Use a view for the whole collection. The main advantage here is that you can do more manipulation in your templates. The downside is that you don't have a template per item, so if you've got a heterogeneous collection, you need to switch in the collection view template code -- bletcherous.
For the second strategy, I've done code that works something like this:
var Goose = Backbone.Model.extend({ });
var Gaggle = Backbone.Collection.extend({
model: Goose;
};
var GaggleView = Backbone.View.extend({
el: $('#gaggle'),
template: _.template($('#gaggle-template').html()),
render: function() {
$(this.el).html(this.template(this.model.toJSON()));
}
};
var g = new Gaggle({id: 69);
g.fetch({success: function(g, response) {
gv = new GaggleView({model: g});
gv.render();
}});
The template code would look something like this:
<script type="text/template" id="gaggle-template">
<ul id="gaggle-list">
<% _.each(gaggle, function(goose) { %>
<li><%- goose.name %></li>
<% }); %>
</ul>
</script>
Note that I use the _ functions (useful!) in the template.
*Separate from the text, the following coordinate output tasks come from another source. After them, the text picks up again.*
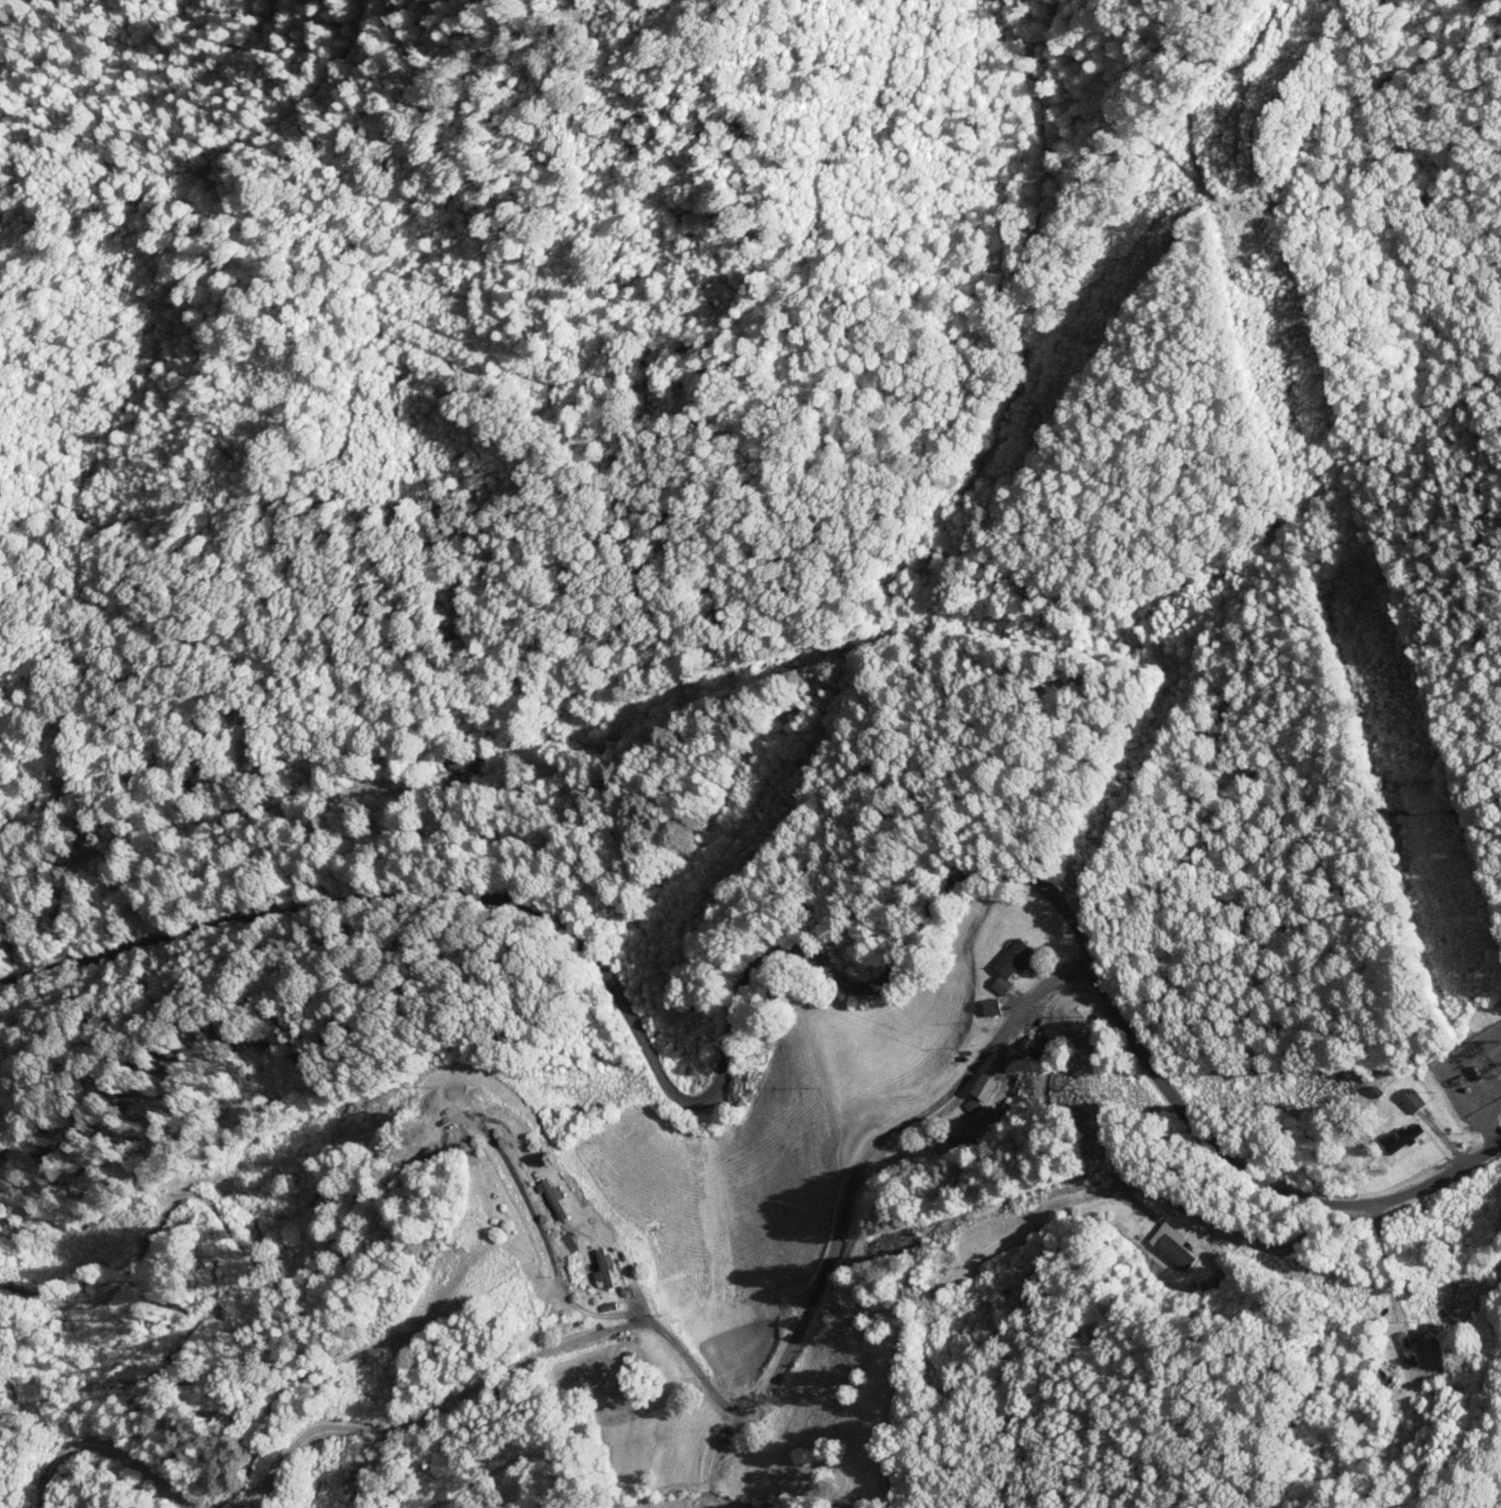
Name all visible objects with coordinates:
road: (892, 450)
road: (1040, 635)
road: (798, 986)
building: (993, 1009)
building: (1413, 1101)
road: (1152, 1134)
building: (1406, 1140)
road: (1181, 1186)
building: (554, 1201)
road: (850, 1205)
building: (1176, 1254)
building: (604, 1272)
building: (1408, 1351)
building: (1385, 1376)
I also use the "obj" element, which is captured in the template function. It's probably cheating a bit; passing in {gaggle: [...]} might be nicer, and less dependent on the implementation.
I think when it comes down to it the answer is "There are two ways to do it, and neither one is that great."
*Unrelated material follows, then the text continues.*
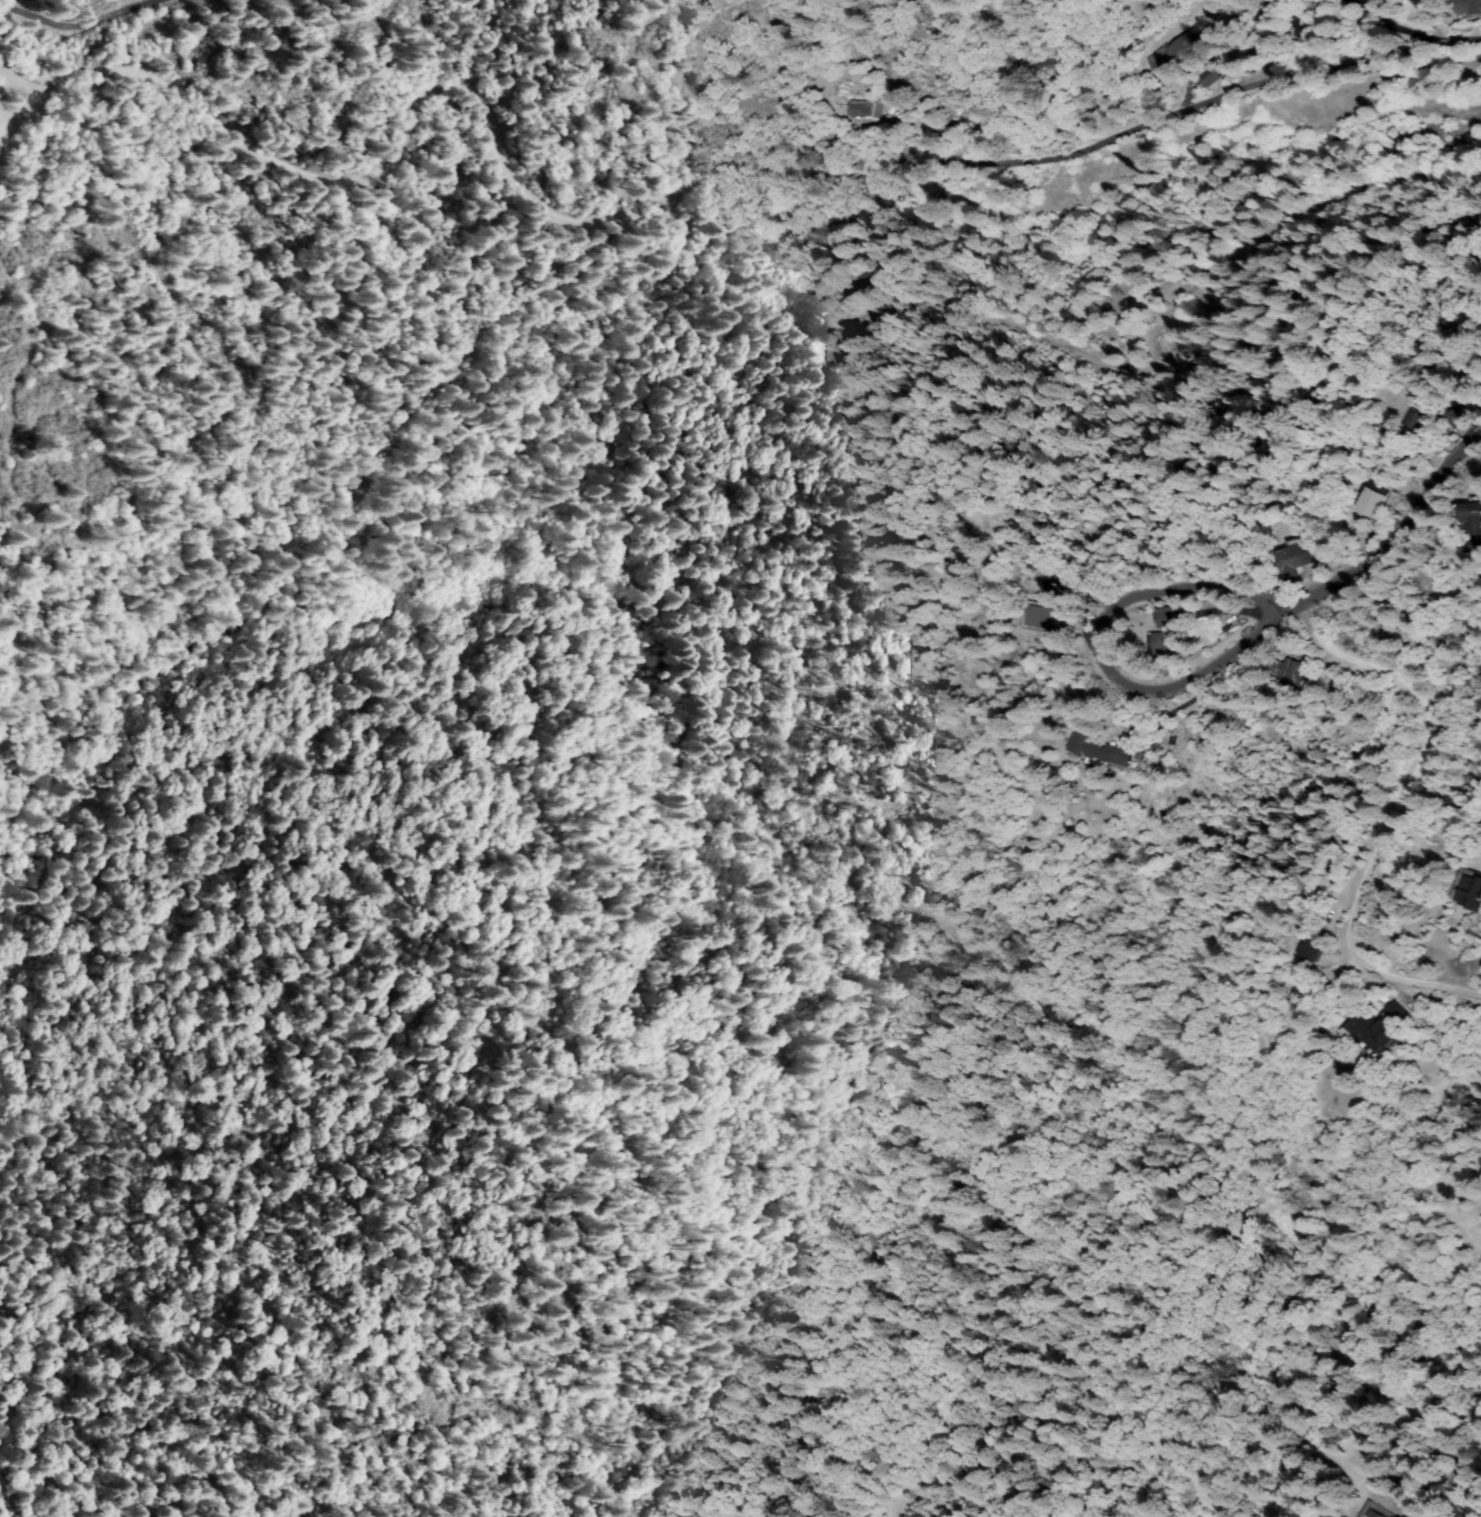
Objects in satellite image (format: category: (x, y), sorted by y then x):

The idea of backbone is that view rendering is event driven.
Views attach to Model data change events so that when any data in the model changes the view updates itself for you.
What you're meant to do with collections is manipulate a collection of models at the same time.
I would recommend reading the annotated example.
I've also found this a confusing part of the Backbone framework.
The example Todos code is an example here. It uses 4 classes:
Todo (extends Backbone.Model). This represents a single item to be todone.
TodoList (extends Backbone.Collection). Its "model" property is the Todo class.
TodoView (extends Backbone.View). Its tagName is "li". It uses a template to render a single Todo.
AppView (extends Backbone.View). Its element is the "#todoapp" . Instead of having a "model" property, it uses a global TodoList named "Todos" (it's not clear why...). It binds to the important change events on Todos, and when there's a change, it either adds a single TodoView, or loops through all the Todo instances, adding one TodoView at a time. It doesn't have a single template for rendering; it lets each TodoView render itself, and it has a separate template for rendering the stats area.
It's not really the world's best example for first review. In particular, it doesn't use the Router class to route URLs, nor does it map the model classes to REST resources.
But it seems like the "best practice" might be to keep a view for each member of the collection, and manipulate the DOM elements created by those views directly.